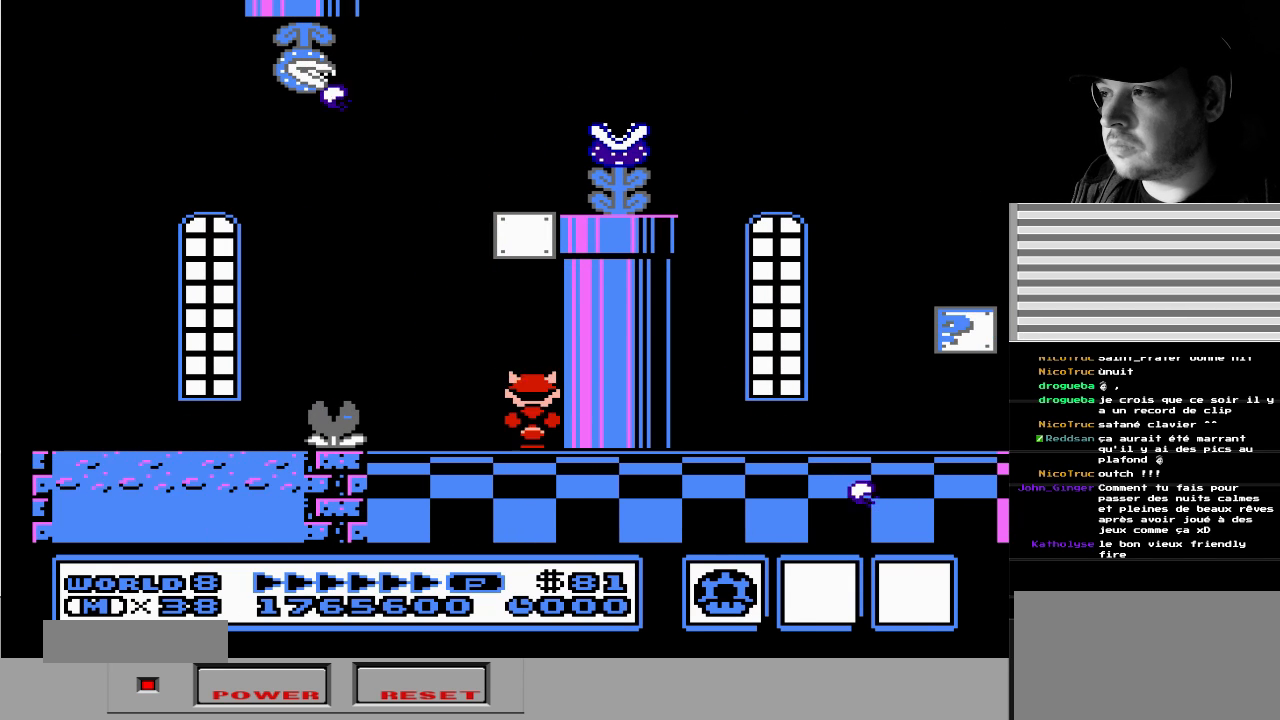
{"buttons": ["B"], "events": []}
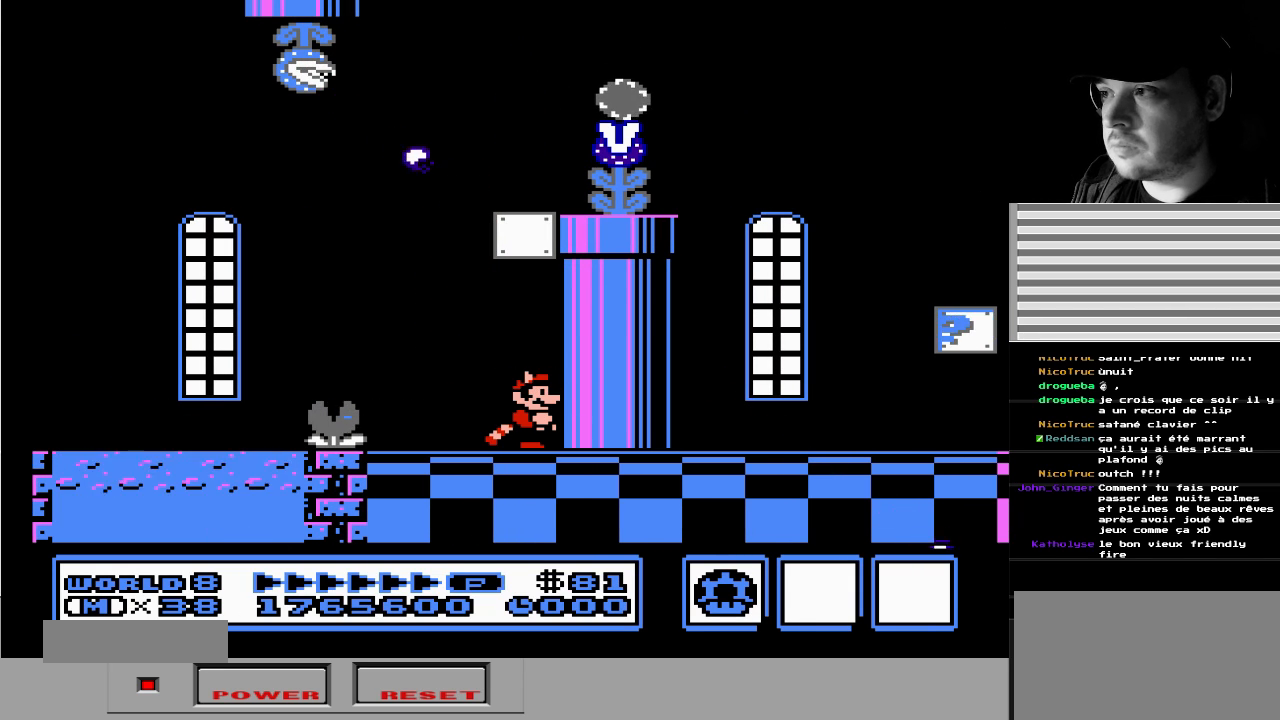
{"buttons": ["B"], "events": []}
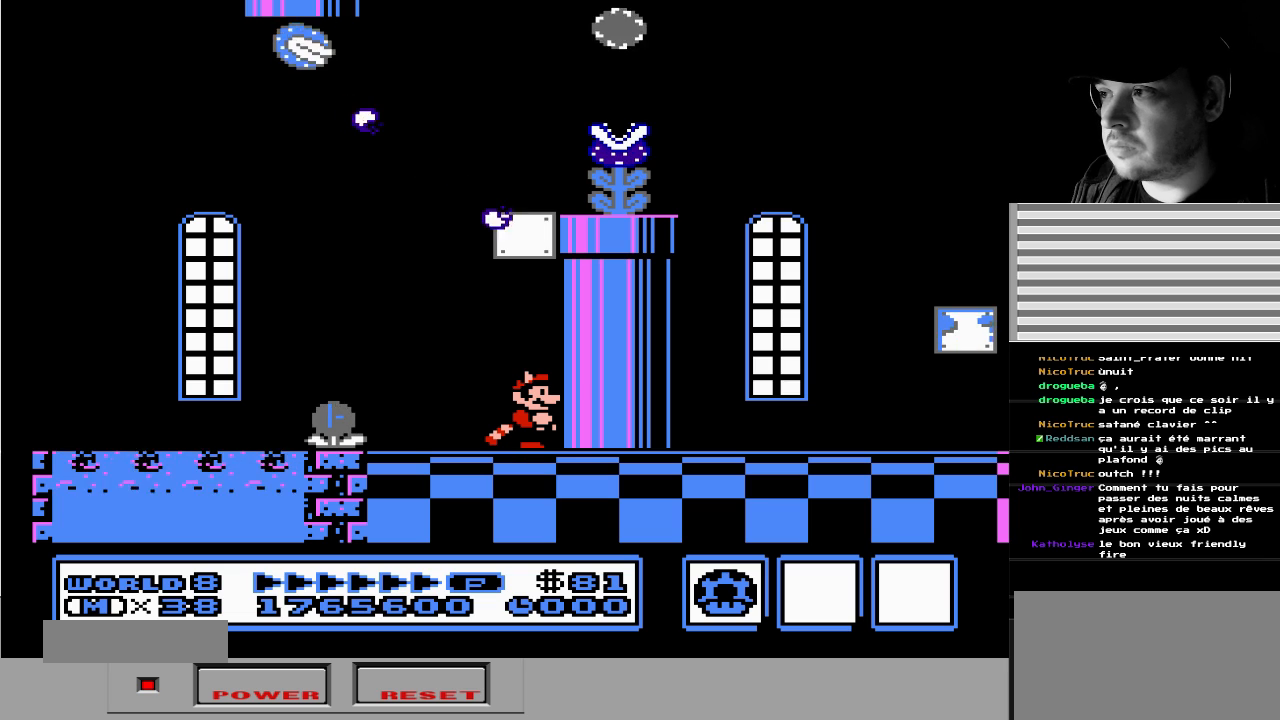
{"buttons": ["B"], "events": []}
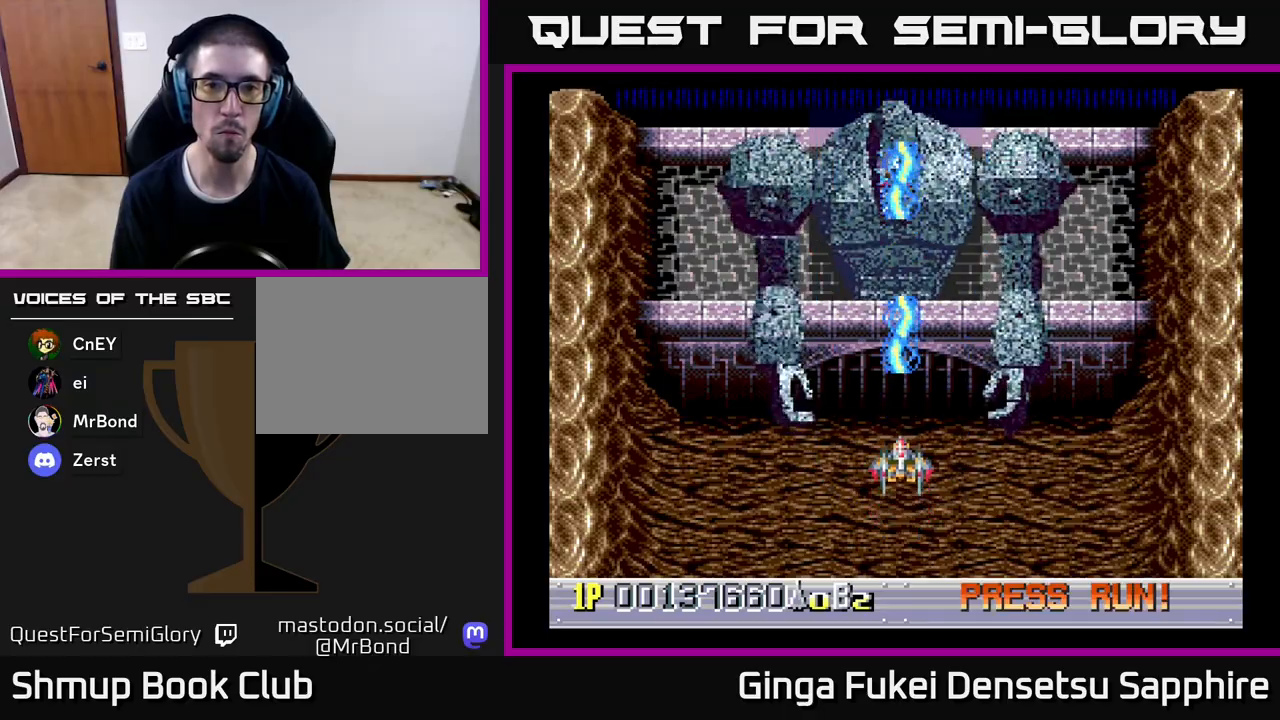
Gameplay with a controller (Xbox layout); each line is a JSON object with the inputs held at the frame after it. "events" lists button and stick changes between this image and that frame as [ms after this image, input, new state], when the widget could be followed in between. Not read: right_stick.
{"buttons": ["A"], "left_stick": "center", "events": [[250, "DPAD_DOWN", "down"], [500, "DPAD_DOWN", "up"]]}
━━━
Please reproduce, word for word, every line from the line with "Gameplay with a" to the final line above, including both ends.

Response »
Gameplay with a controller (Xbox layout); each line is a JSON object with the inputs held at the frame after it. "events" lists button and stick changes between this image and that frame as [ms after this image, input, new state], when the widget could be followed in between. Not read: right_stick.
{"buttons": ["A"], "left_stick": "center", "events": [[250, "DPAD_DOWN", "down"], [500, "DPAD_DOWN", "up"]]}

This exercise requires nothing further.